The fall of 1931 was an interesting juncture in Armstrong’s career. His manager Johnny Collins was mixed up with the mob, so Chicago and New York were too “hot,” and Armstrong had a marijuana case pending in California, which sent him out on tour in the Midwest and South. He was 30 and had already given heat to swing with adventurous Hot Five and Hot Seven combos that helped popularize the Lindy Hop. Satchmo’s singing on such numbers as “Ain’t Misbehaving,” his first hit in 1929, and the next year’s “Rockin’ Chair,” invented a phrasing style that defines jazz vocals to this day. Improvised “scat singing” came about when Armstrong dropped the lyric sheet while recording “Heebie Jeebies” (1926) and filled the space with nonsense syllables.
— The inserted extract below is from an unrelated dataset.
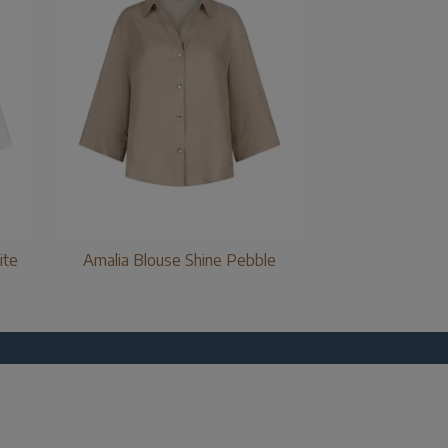
ite
Amalia Blouse Shine Pebble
Just three weeks after his Driskill gig, Armstrong and his orchestra stepped into a Chicago studio and changed jazz forever once again. Recasting Hoagy Carmichael’s “Stardust” and “Georgia On My Mind” as jazz expressions, the American Songbook became a favorite platform for improvisation. With his frequent flights of innovation, no musician better deserves to have an airport named after him than Louis Armstrong in his native New Orleans.
Armstrong’s hold never left Charles Black, who died in 2001 at age 86. “All through those years, he was letting flow, from that inner space of music, things that had never before existed,” the professor wrote 48 years after that show on Sixth Street. When they say the Driskill is haunted, they’re right.
Satchmo had played Austin earlier in 1931 at the Cotton Club at 817 E. 11th St. (formerly Royal Auditorium). After hearing the hometown opening act, the Dixie Musicmakers, Armstrong asked Israel Fontaine, the band’s trumpet player, if he wanted to join his touring band. “Of course I said yes,” Fontaine said in 2001, when I visited him, aged 91, at his home in East Austin. “I knew there was a lot I could learn from him. I’d never heard anyone play the horn like that before.”
Austin High senior Tommy Hill remembers standing behind a rope at the Cotton Club with the handful of other white kids, amazed at the powerful performance. “He played 20 choruses of ‘Tiger Rag,’ ” recalled the 87-year-old in 2001. “He was sweatin’ like crazy, with a white towel across his back, but he just kept playing.” A local radio station broadcast Armstrong’s Cotton Club performances, and the bandleader sent a message to his mother in New Orleans even though the airwaves didn’t go any farther than the Austin area.
“There was a small club in East Austin called the Blue Knights, and they took up a collection to try to get Louis Armstrong to play,” recalled Fontaine, who did only one short tour and didn’t play the Driskill shows. “They wrote him a letter that said they could pay him $100, and he wrote back and said he’d play for $100, but they’d have to come up with a lot more money to also get the band.”
The grandson of former slave Jacob Fontaine, who published the first issue of the Gold Dollar at 2402 San Gabriel St. in 1876, Israel also went into the printing business. He gave up jazz in 1943 when he joined the ministry at the Mount Zion Baptist Church founded by his grandfather. “Preaching and publishing- that’s in my blood,” he said. Just as his father George put out the Silver Messenger, Israel started an African-American newspaper in 1938 called the Austin Express.
The 1500-capacity Cotton Club, which booked many of the hot swing bands, like Cab Calloway and Jimmy Lunceford, remained open off-and-on until 1944, when the two-story building was repurposed as a dormitory and dining hall for Samuel Huston College, which was across the street. The “unique hepcat haven where all the dark and light folk meet” (Daily Texan 1942) was torn down in the ‘50s, when East Avenue was broadened into I-35, and became a parking lot.